EGBA believes that any positive effects of a deposit limit will be negated by negative effects on channelization, e.g. customers might play on black market or unlicensed websites to avoid the restrictions. According to a recent study, 40 per cent of Sweden’s online casino customers, and 34% of sports betting customers, already gamble on unlicensed websites or would consider doing so. The deposit limit could, as Spelinspektionen rightly warn, drive high-spending players towards unlicensed websites which undermine their consumer protection – these websites are readily available, easy to access and do not apply any limits or responsible gambling measures, including the country’s Spelpaus self-exclusion scheme.

Maarten Haijer, Secretary General, EGBA, said: “We understand that politicians seek to reassure and protect their citizens during these difficult times, but the proposed gambling restrictions could actually harm more customers than they protect.

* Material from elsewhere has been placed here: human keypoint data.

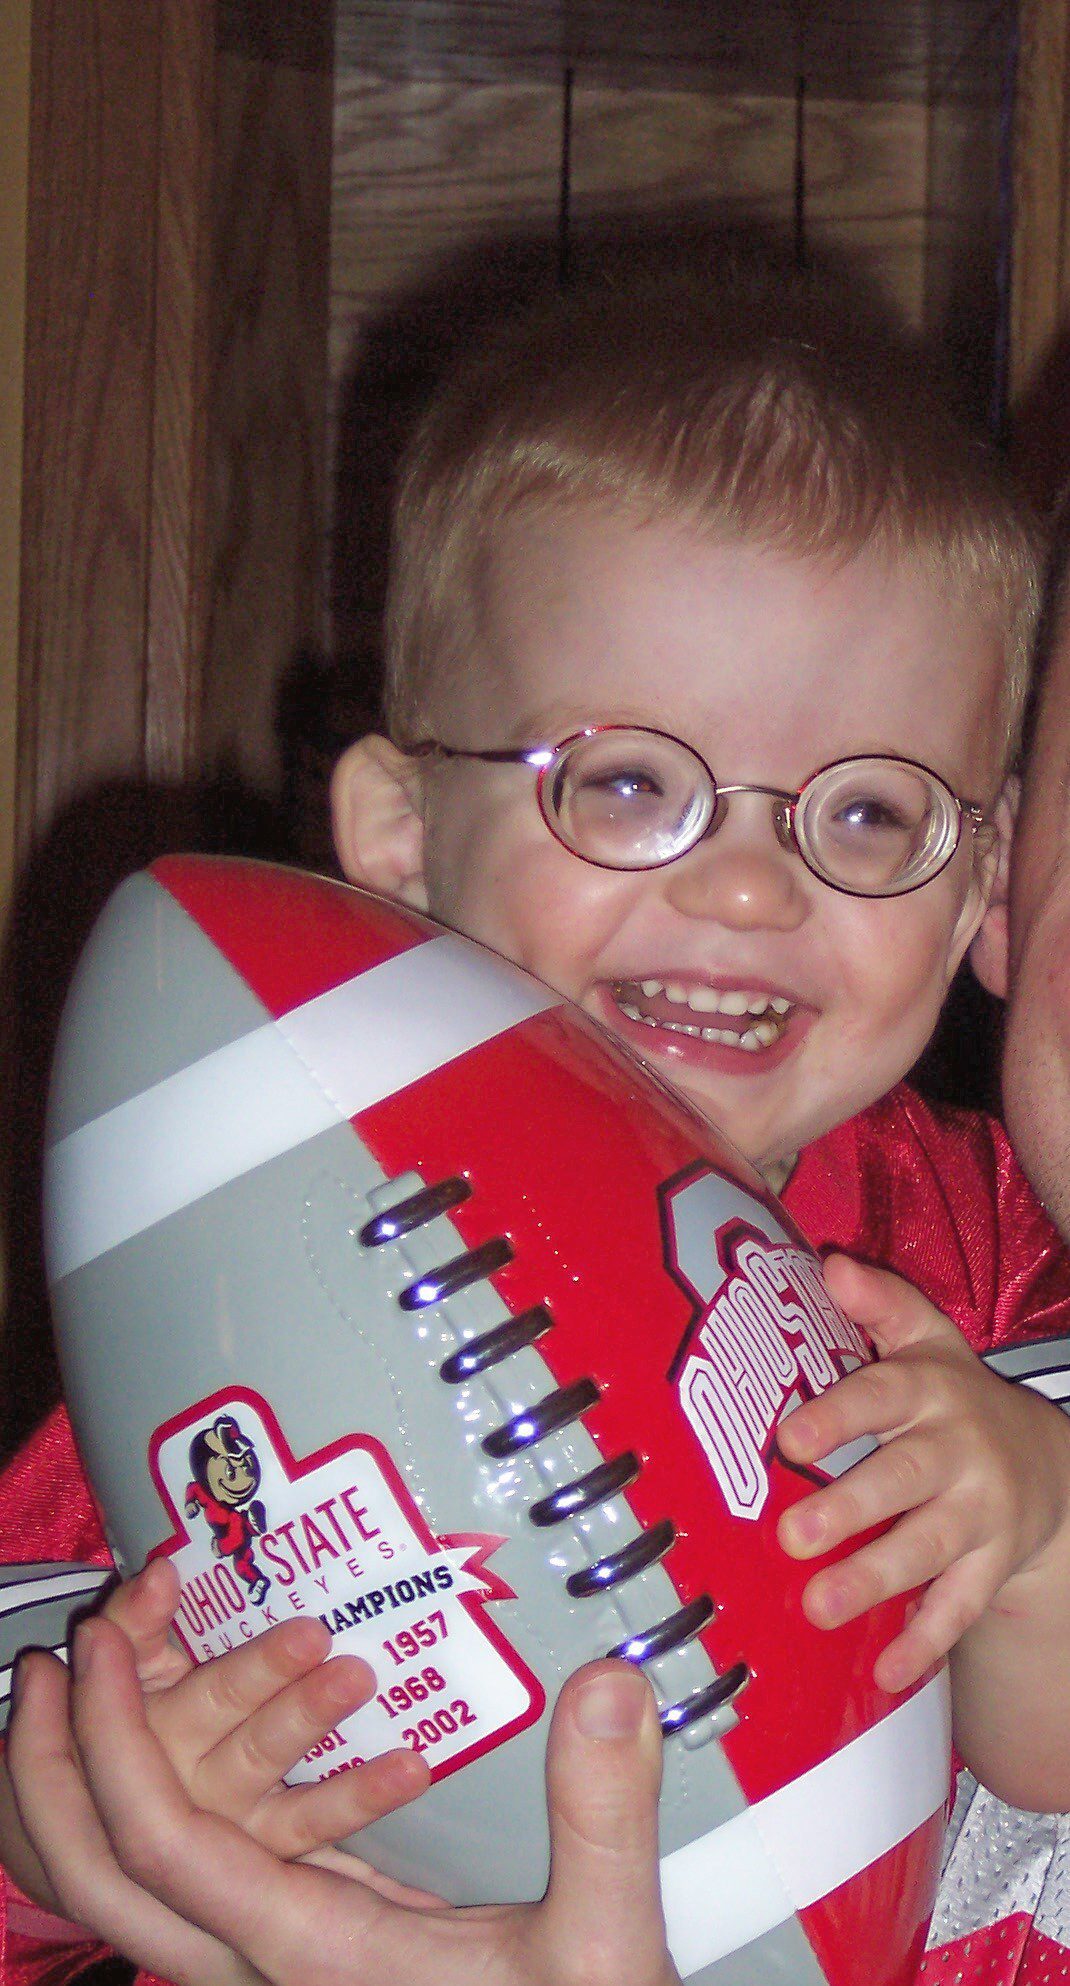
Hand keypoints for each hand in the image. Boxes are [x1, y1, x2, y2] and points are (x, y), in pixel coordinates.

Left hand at [5, 1615, 675, 1985]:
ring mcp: (289, 1956)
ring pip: (151, 1882)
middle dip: (59, 1768)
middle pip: (112, 1877)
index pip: (164, 1846)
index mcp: (309, 1951)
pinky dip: (174, 1797)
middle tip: (55, 1659)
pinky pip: (213, 1870)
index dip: (112, 1742)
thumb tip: (603, 1686)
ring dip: (109, 1780)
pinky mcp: (320, 1946)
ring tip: (108, 1677)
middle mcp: (273, 1958)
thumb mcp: (602, 1947)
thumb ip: (601, 1819)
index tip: (96, 1644)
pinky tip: (217, 1733)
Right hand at [101, 1558, 429, 1861]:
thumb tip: (161, 1572)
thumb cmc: (134, 1703)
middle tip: (360, 1674)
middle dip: (308, 1713)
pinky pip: (315, 1841)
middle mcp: (194, 1790)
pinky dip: (361, 1812)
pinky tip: (410, 1781)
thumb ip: (137, 1618)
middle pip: (258, 1751)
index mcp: (158, 1733)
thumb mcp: (122, 1661)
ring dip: (352, 1789)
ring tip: (409, 1764)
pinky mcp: (265, 1858)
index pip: (214, 1697)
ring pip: (292, 1813)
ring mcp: (233, 1833)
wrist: (110, 1807)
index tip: (313, 1633)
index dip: (261, 1669)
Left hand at [776, 1253, 1069, 1693]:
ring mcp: (981, 1512)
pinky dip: (926, 1643)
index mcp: (930, 1390)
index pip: (883, 1396)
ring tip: (819, 1608)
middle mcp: (958, 1450)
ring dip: (876, 1580)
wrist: (1050, 1462)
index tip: (789, 1438)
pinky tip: (886, 1674)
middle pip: (904, 1480)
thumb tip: (832, 1262)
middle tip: (791, 1536)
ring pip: (930, 1549)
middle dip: (850, 1508)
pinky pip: (961, 1608)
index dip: (839, 1415)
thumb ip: (882, 1304)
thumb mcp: (929, 1342)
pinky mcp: (993, 1565)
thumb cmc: (952, 1399)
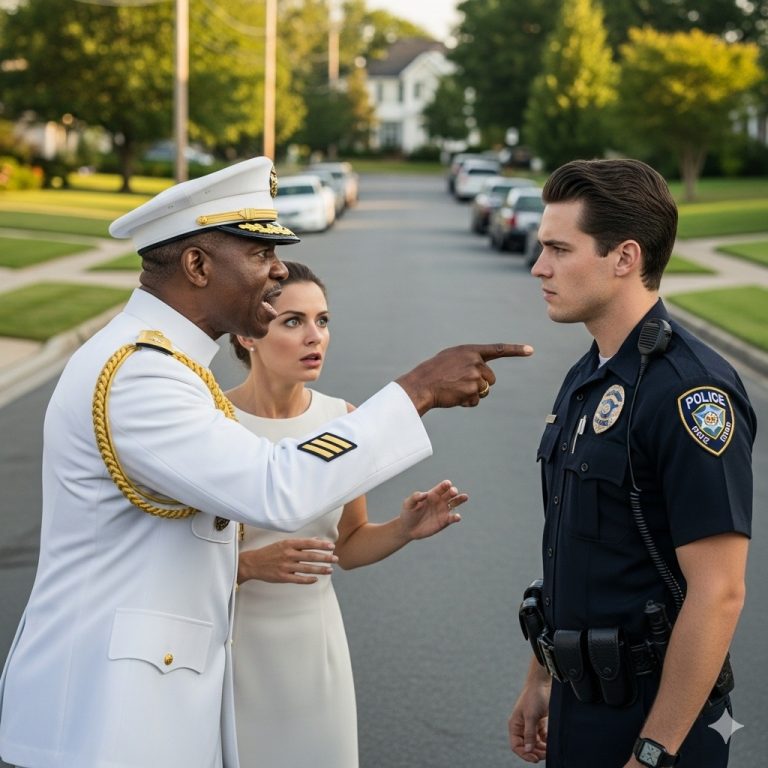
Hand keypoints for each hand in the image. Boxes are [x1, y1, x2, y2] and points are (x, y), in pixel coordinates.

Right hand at [237, 538, 336, 584]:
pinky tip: (316, 579)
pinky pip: (298, 579)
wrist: (253, 563)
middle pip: (311, 556)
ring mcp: (285, 566)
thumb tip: (316, 539)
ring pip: (307, 568)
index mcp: (289, 544)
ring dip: (320, 569)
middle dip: (325, 557)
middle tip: (336, 559)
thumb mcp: (283, 543)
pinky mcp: (282, 577)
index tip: (332, 546)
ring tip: (330, 570)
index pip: (309, 543)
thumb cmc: (270, 552)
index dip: (321, 545)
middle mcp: (288, 554)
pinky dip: (308, 580)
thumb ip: (300, 542)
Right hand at [395, 343, 533, 413]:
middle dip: (480, 384)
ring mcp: (474, 375)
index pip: (497, 349)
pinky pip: (476, 400)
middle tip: (460, 384)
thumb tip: (481, 375)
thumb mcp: (451, 358)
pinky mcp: (472, 390)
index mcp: (470, 351)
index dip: (515, 350)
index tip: (531, 350)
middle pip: (491, 378)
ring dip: (473, 394)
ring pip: (484, 390)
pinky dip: (466, 402)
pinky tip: (454, 396)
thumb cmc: (433, 372)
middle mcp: (475, 361)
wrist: (421, 384)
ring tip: (454, 389)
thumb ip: (468, 360)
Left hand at [399, 479, 467, 539]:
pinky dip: (456, 517)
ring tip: (465, 497)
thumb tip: (425, 494)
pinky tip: (457, 517)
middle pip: (450, 493)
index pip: (441, 487)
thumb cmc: (408, 513)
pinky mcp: (444, 521)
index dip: (445, 484)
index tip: (447, 484)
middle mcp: (440, 501)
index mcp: (432, 494)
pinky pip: (452, 518)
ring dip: (460, 499)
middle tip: (453, 491)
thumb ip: (415, 497)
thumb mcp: (408, 504)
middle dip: (453, 491)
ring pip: (455, 503)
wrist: (408, 528)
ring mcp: (443, 511)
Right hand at [508, 673, 550, 762]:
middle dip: (535, 752)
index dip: (524, 754)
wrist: (544, 684)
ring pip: (535, 744)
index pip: (516, 745)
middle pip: (527, 747)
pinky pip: (542, 738)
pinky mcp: (540, 724)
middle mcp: (522, 727)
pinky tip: (551, 741)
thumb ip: (529, 733)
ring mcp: (532, 726)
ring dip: (542, 749)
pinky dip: (546, 742)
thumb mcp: (530, 716)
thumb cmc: (533, 697)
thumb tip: (528, 750)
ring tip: (549, 749)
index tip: (535, 758)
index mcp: (515, 725)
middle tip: (545, 754)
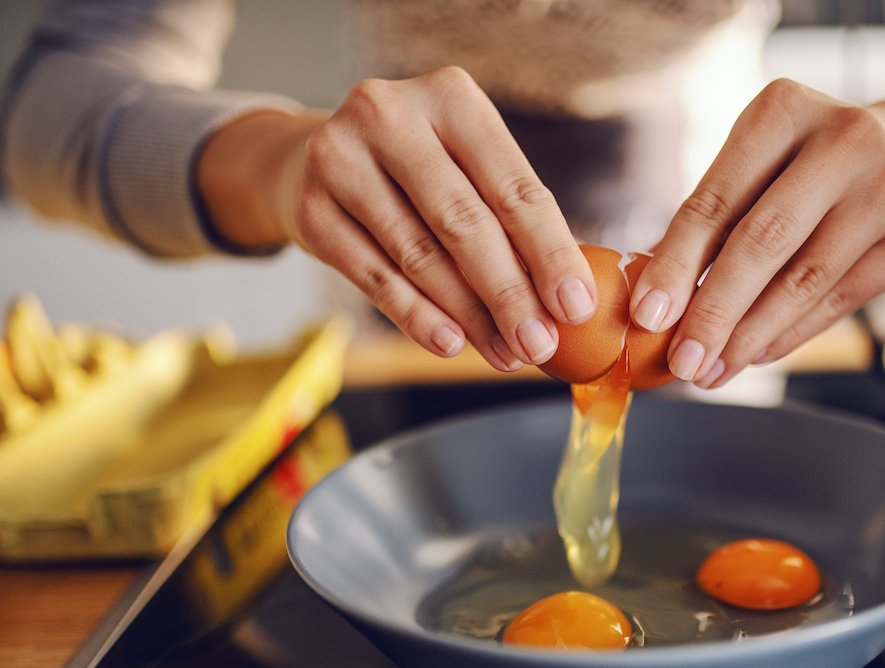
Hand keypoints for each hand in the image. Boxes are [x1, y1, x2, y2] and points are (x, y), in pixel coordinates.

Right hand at [198, 67, 596, 370]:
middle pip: (464, 222)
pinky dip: (417, 317)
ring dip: (469, 316)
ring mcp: (341, 159)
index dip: (550, 253)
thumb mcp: (467, 165)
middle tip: (539, 344)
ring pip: (420, 256)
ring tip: (504, 353)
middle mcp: (390, 115)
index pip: (513, 187)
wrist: (310, 161)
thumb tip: (567, 300)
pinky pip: (375, 277)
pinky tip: (451, 344)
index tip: (575, 307)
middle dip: (510, 294)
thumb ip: (512, 218)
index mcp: (450, 96)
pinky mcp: (310, 208)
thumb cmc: (418, 170)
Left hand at [628, 79, 884, 387]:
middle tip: (682, 361)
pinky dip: (788, 334)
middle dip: (714, 311)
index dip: (675, 263)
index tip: (647, 315)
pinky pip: (837, 301)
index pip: (716, 200)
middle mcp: (845, 138)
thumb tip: (657, 301)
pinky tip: (754, 355)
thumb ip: (712, 219)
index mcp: (784, 108)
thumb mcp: (760, 161)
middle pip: (763, 241)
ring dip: (749, 336)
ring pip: (803, 281)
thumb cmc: (808, 163)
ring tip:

Many Swedes are already gambling on unlicensed websites and these restrictions will make unlicensed websites – which don’t apply any limits – even more attractive to them. We must remember gambling is human behaviour, consumers will always make their own choices and top-down regulation rarely works. In this case, it could have detrimental or counterproductive effects by pushing more gambling onto unregulated websites.”